Вот как понимает признаки чести писатель, вообще тонко чувствующий национальную русскую ментальность: «Странное дело! Этих четырех качеств — чести, простоты, свободы и силы нет в народе — а в языке они есть. Значит, будут и в народе» (Тургенев); сомнения в наличии «чести» в русском народе выражали многие писатели, ср., например, реплику Ремизова: «Но нешто много таких... для кого есть честь?»
Действительно, понятие о чести для русского человека устойчиво сохраняет исконное представление (образ) о части, и притом части мирской; это не душа, но тело, однородная масса которого распределяется между достойными своей «чести». Часть- честь слишком заземлена. Являясь у-часть-ю, она не решает проблемы судьбы, не возносится в область высокого духа, именно поэтому «рыцарская честь и заменилась бухгалтерской честностью» (Герцен). Это известно давно, и уже первый наш философ — Г. Сковорода — в XVIII в. заявляет, что «цена и честь есть то же».
Русская ментальность — противник жесткой модели, и потому в ее парадигме всегда присутствует возможность выбора: между радостью и коллективным весельем, между собственной правдой и абсолютной истиной, между личным горем и народной бедой... Точно так же обстоит дело и с честью: каждый человек кроме принадлежности к корпоративной чести владеет еще и личной совестью. Возможность выбора, перед которым стоит каждый, определяет степени его свободы, и когда говорят, что «свобода слишком неудобна для стихийного русского человека» (для него предпочтительна воля), по-видимому, просто имеют в виду, что свобода выбора ограничена для русского человека его совестью, которая — в нормальных обстоятельствах — не хочет, не может, не должна расширяться до необъятности чести, поскольку честью можно торговать, а совестью — нет, поскольку честью можно оправдать гораздо больше дурных поступков, вплоть до преступлений, а муки совести до этого не допустят. Другое дело, что исторические обстоятельства жизни сулили народу иную судьбу и участь: «... в России не свободна только русская совесть...» (Вл. Соловьев).

[ИСХОДНЫЕ ДАННЫЕ]
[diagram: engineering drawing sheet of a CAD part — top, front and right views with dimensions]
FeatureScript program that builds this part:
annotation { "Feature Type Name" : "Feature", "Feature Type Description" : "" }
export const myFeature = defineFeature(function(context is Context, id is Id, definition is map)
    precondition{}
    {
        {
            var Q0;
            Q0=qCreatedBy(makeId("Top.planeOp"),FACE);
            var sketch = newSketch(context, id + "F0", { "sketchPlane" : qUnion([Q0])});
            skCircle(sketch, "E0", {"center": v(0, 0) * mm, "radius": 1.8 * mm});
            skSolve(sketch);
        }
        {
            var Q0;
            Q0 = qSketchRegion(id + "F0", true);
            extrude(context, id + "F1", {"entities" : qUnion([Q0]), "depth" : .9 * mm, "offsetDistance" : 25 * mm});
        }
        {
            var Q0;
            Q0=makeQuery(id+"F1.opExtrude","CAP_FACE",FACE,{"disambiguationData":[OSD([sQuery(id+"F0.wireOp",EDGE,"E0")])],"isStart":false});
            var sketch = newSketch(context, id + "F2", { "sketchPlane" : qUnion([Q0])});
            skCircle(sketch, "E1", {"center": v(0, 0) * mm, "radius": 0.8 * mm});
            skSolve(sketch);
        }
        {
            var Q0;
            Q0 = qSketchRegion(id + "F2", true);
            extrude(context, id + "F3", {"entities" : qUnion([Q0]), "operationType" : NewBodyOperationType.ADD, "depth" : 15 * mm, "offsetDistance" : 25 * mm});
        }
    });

[ЦЕЛЬ ЗАДАНИЯ] Продолжите текст о чести и совести в русской ментальности с того места, на котором он обрывается, то есть сразу после его последнего предложения.

[ОЖИДАЕМЫЙ ОТВЕТ]
Таким образом, при наличии только корпоративно-цеховой чести русская идея целостности как идеала гармонии и лада остается невосполненной. Устремленность к высоким формам бытия — к сущему, а не к его явлению, — в их внутренней цельности и рождает идею совести. Чистая совесть важнее чести, ибо лишь совесть знаменует «цельность духа и цельное ощущение действительности» (В. Муравьев), «испытание ценности лично через себя» (Н. Лосский). Совесть через Бога единит всех людей, опосредованное такое единение и порождает ощущение (не осознание, но чувство) соборности, на которой крепится и этика (личная мораль), и политика (мораль социальная, по определению С. Булгакова). Честь связана с ответственностью и представляет собою ratio экономики, а совесть — с этикой, что предстает как стихия долга, воплощенная в Логосе (С. Булгаков). «Совесть есть глубина личности, где человек соприкасается с Богом. Коллективная совесть есть метафорическое выражение. Человеческое сознание перерождается, когда им овладевает идолопоклонство» такого рода (Вл. Соловьев).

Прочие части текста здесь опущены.